As far sleeping on top of the sensor, just make sure your body doesn’t get between the transmitter and pump and you won’t have any problems. The accuracy won’t be affected by sleeping on top of it. Just make sure your body doesn’t get between your pump and the transmitter.
Hope that helps and hopefully you can get some sleep!
Thanks. Problem was solved a while ago. (Actually, I think you replied when I first posted this…!) They eventually wound up replacing the transmitter for me and one sensor.
Great. I always call the tech supp line first, because you never know what they will do.
I Hiya, everything going better now? This isn’t a reply exactly, just a comment. After wearing my 670G for two weeks, I started auto mode a week ago. During this week, my glucose has gone from 67% of the time within target range (120 to 170) up to 88%!! I’ve had no lows and have only gotten as high as 215 when I’ve been out of range. I. FEEL. GREAT. Everyone’s 670G experience is different of course. Mine has been awesome.
Hi, @yukonmax! Thanks for asking Yes, things are much better now. I’ve been a Type 1 diabetic for over 36 years so you get into some semi-unbreakable bad habits over the years like “insulin stacking” and trying to control basically everything.
I was advised to just “let go” and let the system do its thing and it seems easier now to do exactly that. There are still a few minor things about the system which I do not like BUT my total daily dose is now ridiculously low; around 19 units a day which is great news for me. Checking my reports recently I was also about 88% of the time in range so it feels way better now than when I first started.
A big problem for me is patience… but, with insurance coverage being what it is here there was really no option to just change my mind and switch to another device.
Thanks again for the encouragement. It helps so much to have support from this community.
Hang in there. I have the same model of pump. I had a real problem at first with sensor life and crazy things like what you were having. Medtronic replace the sensor transmitter and it works much better. Not perfect but yes I have highs (300-400) and lows (42) at first and then it smoothed out. If it really acts weird, go off of auto mode for a day or two and let it stabilize, then go back on auto mode and it should work better. I am really surprised your trainer mentioned anything about changing your Carb rate. That should be handled by your doctor.
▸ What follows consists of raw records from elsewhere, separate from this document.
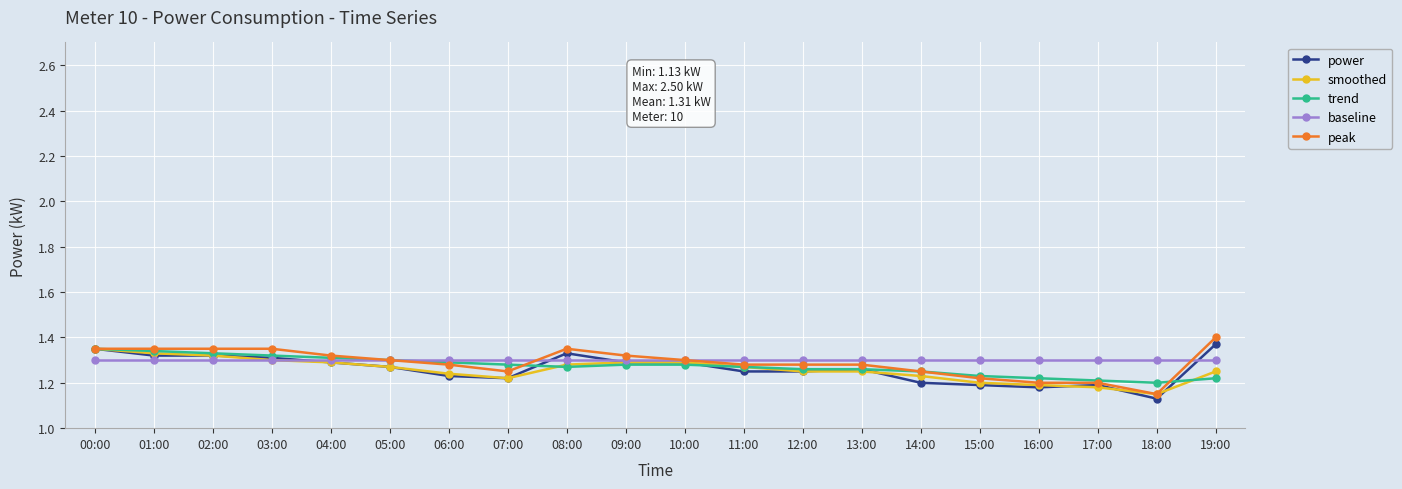

Count the peak values in the range 1 to 2.

20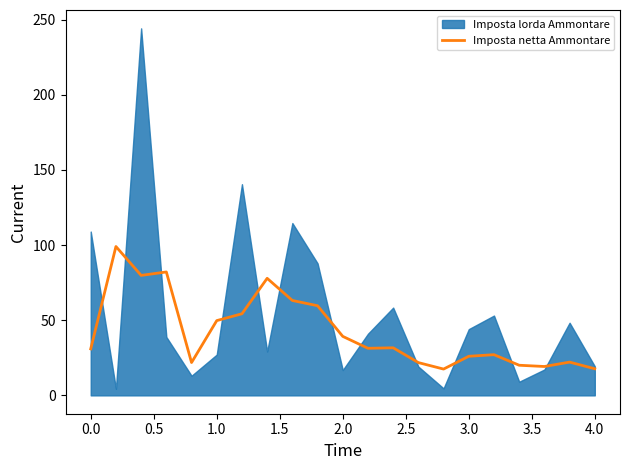

The value of Imposta netta Ammontare at 3.0 is 44.3. True or false?

False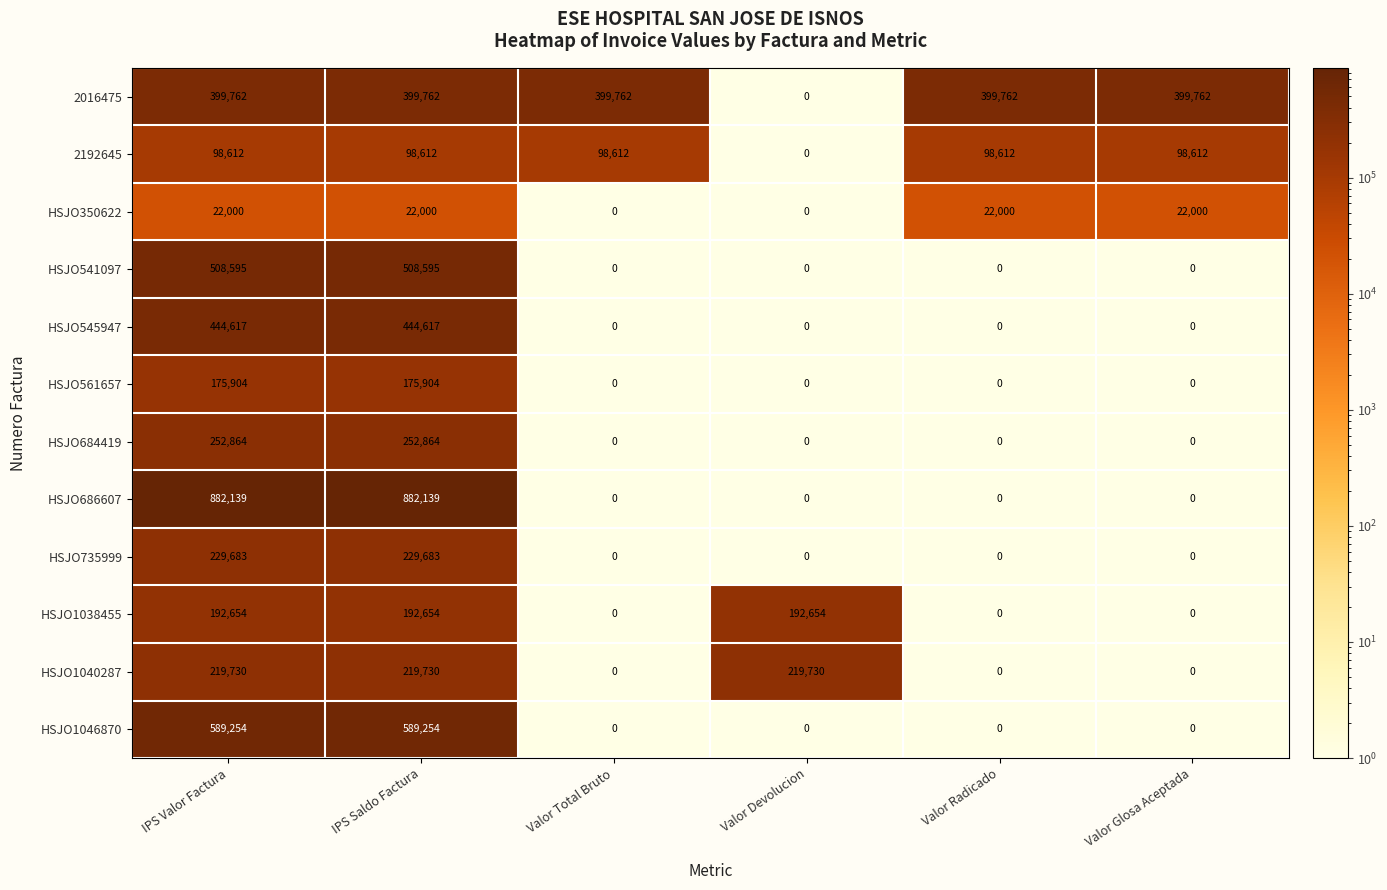

Which series has the largest range (max minus min)?

HSJO686607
Hi @gbdover. My trainer and my endocrinologist have been working together for so long that he’s authorized her to make such changes. It’s been my experience that the MD’s really don’t take a very hands-on role when it comes to technology; other than prescribing them. If your doc knows (and I’m not saying it’s acceptable that they don’t) then that’s great. I think they should go for training just like we do. It would help.
Medtronic did wind up replacing the first Guardian that came with my system. The new one does NOT do that infuriating “Enter BG” loop of death anymore, lol.
I feel like I’m doing much better with it overall and actually enjoy knowing what to do (or, not do ) with it.